To get back to JSTOR, where we began. One of the things I find truly reprehensible about JSTOR is that they charge for online access to material they hold that is in the public domain.
For instance, JSTOR has digitized and put online the complete run of the Philosophical Transactions of the Royal Society, all the way back to 1665. Great! But if you want to read, say, "On the Air-Engine, by J.P. Joule (1852), JSTOR's version is behind the paywall. This particular article is available on archive.org, but this is unusual -- in most cases, if you want to read this unquestionably public-domain article, you have to pay.
Painting of the Royal Society, on display *in* the Royal Society. I can't find the name of the artist.
I'm not the only one who's been annoyed by this, and after Swartz's arrest almost 19,000 public-domain articles from the Phil. Trans. were posted on piratebay. The uploader, "Greg Maxwell", said:
I've had these files for a long time, but I've been afraid that if I published them I would be subject to unjust legal harassment by those who profit from controlling access to these works.Since the vast majority of all scientific publication is still under copyright, I think publishers (and JSTOR) should throw in digitization and hosting of public-domain material for free -- they can call it a public service if they like. Very few journals have runs going back before the mid-1920s, so it shouldn't be a big deal to digitize the few that do, and fold it into the cost of the greater project. And it would make them look good, and thorough, and like people who are caretakers of knowledge -- not just out to make a buck.
I now feel that I've been making the wrong decision.

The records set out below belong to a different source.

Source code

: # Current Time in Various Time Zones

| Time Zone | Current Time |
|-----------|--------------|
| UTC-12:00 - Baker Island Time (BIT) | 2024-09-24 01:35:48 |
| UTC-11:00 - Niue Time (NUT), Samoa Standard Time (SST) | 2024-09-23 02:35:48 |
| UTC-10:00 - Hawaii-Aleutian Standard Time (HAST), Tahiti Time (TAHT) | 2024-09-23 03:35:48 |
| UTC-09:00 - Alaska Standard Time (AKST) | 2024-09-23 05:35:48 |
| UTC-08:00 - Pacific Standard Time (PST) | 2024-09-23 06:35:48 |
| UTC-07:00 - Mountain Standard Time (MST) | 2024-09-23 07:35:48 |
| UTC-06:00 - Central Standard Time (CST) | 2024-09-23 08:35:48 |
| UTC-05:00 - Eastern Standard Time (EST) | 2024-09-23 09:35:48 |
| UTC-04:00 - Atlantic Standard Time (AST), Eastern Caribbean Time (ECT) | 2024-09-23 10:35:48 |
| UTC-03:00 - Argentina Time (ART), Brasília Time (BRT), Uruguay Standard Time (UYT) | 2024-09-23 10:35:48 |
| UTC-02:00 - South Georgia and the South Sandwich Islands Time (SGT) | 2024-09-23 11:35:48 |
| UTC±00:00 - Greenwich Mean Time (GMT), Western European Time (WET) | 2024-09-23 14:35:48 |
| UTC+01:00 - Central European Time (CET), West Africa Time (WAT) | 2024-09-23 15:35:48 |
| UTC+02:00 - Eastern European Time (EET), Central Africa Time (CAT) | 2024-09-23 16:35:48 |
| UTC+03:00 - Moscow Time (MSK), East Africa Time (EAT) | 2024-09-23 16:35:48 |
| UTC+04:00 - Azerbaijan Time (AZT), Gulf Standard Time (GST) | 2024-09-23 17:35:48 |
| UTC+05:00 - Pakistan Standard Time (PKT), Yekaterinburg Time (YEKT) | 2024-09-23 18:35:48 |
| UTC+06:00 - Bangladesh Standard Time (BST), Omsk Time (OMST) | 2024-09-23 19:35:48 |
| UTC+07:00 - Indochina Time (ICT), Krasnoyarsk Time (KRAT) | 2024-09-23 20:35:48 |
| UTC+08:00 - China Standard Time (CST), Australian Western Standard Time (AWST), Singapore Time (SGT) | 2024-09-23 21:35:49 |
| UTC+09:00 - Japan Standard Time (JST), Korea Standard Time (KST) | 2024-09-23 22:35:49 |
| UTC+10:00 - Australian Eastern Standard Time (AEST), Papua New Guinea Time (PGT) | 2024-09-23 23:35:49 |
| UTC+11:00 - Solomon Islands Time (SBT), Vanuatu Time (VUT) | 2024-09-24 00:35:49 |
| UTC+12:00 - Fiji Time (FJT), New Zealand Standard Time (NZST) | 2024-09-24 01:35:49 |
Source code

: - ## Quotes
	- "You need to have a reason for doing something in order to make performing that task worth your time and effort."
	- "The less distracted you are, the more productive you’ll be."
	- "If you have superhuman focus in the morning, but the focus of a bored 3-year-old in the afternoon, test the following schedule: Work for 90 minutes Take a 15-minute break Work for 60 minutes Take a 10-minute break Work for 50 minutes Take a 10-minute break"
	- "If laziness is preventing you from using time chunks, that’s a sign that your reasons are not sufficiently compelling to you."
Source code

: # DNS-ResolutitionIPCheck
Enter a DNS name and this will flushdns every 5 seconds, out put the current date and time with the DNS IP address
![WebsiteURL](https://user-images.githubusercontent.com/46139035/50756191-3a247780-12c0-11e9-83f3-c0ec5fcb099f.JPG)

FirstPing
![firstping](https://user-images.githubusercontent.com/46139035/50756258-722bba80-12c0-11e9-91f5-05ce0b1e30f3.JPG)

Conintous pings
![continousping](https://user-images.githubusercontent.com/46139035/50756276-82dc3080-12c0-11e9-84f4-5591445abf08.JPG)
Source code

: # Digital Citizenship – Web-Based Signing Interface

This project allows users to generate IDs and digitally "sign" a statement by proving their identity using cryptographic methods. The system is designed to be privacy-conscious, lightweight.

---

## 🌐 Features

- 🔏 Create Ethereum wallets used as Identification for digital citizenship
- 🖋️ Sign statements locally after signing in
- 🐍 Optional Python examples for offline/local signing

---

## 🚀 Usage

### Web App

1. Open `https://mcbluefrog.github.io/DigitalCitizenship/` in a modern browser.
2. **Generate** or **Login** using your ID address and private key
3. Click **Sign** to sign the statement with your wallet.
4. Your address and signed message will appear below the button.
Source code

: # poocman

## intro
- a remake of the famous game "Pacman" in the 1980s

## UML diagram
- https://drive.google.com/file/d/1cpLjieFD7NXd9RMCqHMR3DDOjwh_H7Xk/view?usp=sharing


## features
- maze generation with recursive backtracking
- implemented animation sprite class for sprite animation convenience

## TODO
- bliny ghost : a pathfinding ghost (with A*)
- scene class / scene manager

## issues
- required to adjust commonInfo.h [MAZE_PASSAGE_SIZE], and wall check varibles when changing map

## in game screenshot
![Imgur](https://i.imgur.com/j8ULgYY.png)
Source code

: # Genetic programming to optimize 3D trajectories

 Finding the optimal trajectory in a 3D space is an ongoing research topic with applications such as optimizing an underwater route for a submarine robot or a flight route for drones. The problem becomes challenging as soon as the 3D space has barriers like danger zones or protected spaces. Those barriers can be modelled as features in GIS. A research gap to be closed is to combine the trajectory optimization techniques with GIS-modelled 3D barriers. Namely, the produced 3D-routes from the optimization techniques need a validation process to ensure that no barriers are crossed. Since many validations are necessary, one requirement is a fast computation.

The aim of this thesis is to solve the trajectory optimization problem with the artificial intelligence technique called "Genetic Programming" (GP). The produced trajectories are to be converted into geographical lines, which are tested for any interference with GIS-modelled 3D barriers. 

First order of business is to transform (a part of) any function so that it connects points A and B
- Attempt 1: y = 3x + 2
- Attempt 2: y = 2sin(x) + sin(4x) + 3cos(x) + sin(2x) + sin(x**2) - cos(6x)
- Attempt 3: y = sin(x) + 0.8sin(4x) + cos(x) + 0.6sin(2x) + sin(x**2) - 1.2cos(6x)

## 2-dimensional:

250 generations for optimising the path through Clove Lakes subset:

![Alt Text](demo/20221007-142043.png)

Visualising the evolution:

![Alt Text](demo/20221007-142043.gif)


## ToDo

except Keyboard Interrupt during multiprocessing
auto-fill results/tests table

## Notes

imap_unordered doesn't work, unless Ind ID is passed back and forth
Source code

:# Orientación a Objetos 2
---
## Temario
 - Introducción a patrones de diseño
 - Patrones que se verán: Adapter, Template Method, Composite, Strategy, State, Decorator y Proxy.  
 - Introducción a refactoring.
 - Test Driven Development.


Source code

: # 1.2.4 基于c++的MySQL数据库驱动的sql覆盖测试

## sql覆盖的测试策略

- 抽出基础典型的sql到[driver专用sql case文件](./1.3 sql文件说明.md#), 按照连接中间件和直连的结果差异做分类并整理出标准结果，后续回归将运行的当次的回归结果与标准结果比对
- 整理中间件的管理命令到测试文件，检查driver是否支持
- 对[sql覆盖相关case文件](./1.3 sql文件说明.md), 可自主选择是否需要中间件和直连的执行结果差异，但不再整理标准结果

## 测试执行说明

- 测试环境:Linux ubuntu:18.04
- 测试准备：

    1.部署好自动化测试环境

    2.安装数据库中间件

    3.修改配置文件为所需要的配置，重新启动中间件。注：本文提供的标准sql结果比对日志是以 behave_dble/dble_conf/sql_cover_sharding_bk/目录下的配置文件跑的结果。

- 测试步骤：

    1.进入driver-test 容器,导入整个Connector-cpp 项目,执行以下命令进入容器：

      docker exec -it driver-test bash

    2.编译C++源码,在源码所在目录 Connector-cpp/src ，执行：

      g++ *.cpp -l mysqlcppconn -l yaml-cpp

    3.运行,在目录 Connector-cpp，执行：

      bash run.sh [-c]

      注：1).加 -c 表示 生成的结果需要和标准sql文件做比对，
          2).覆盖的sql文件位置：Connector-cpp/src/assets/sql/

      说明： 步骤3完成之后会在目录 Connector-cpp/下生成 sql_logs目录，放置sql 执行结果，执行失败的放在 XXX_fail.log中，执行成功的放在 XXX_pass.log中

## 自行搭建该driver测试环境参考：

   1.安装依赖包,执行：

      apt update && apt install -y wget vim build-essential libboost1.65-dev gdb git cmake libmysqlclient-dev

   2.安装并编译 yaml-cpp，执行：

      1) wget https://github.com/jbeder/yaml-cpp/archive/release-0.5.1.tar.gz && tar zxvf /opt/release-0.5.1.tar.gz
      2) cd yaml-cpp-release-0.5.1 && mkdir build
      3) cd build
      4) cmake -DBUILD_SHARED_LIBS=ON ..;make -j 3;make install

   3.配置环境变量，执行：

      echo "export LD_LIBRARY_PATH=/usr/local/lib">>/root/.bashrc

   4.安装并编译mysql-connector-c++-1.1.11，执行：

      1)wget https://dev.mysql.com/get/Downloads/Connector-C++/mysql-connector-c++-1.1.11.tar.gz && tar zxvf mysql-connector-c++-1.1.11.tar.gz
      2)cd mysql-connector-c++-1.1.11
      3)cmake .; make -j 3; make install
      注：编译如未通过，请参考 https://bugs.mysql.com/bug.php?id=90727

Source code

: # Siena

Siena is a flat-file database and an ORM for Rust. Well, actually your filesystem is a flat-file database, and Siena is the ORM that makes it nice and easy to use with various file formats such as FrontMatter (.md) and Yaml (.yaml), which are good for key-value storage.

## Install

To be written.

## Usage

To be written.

Those with the most power to change the system--the long-tenured luminary scholars whose works give legitimacy and prestige to the journals, rather than the other way around--are the least impacted by its failures. They are supported by institutions who invisibly provide access to all of the resources they need. And as the journals depend on them, they may ask for alterations to the standard contract without risking their career on the loss of a publication offer. Many don't even realize the extent to which academic work is inaccessible to the general public, nor do they realize what sort of work is being done outside universities that would benefit by it.
UPDATE: I posted the above while pushing my brain through a swamp of phlegm, courtesy of what happens to my sinuses when I go from 100 degree weather to air conditioning and back again multiple times a day. Here's some additional squeezings:
I was eliding over a couple of steps. Most for-profit publishers and many non-profit (but important) publishers (learned societies, especially) have their own websites with their own paywalls. JSTOR is merely the largest of the one-stop shop sites, where all kinds of publishers can put up their content without the bother of maintaining an archive and paywall.
To illustrate, here's the result of a Google Scholar search for a randomly-chosen topic, fish evolution:
Some papers are only available behind one or another paywall; some are behind a publisher's paywall, but also on the author's academic website (generally with 6 months to a year delay after publication); some are at JSTOR; etc. If it weren't for Google Scholar putting the free access links out in a separate column, we'd all run mad, mad! I tell you.
You'll also note that the US National Institutes of Health, some other government funders, and some major-league private funders (such as the UK's Wellcome Trust) now require (instead of just "ask nicely", which they used to do before) that papers they've paid for go into a public OA archive. In the US this is PubMedCentral. Again, there's a delay of 6 or 12 months during which the publisher gets exclusive distribution rights.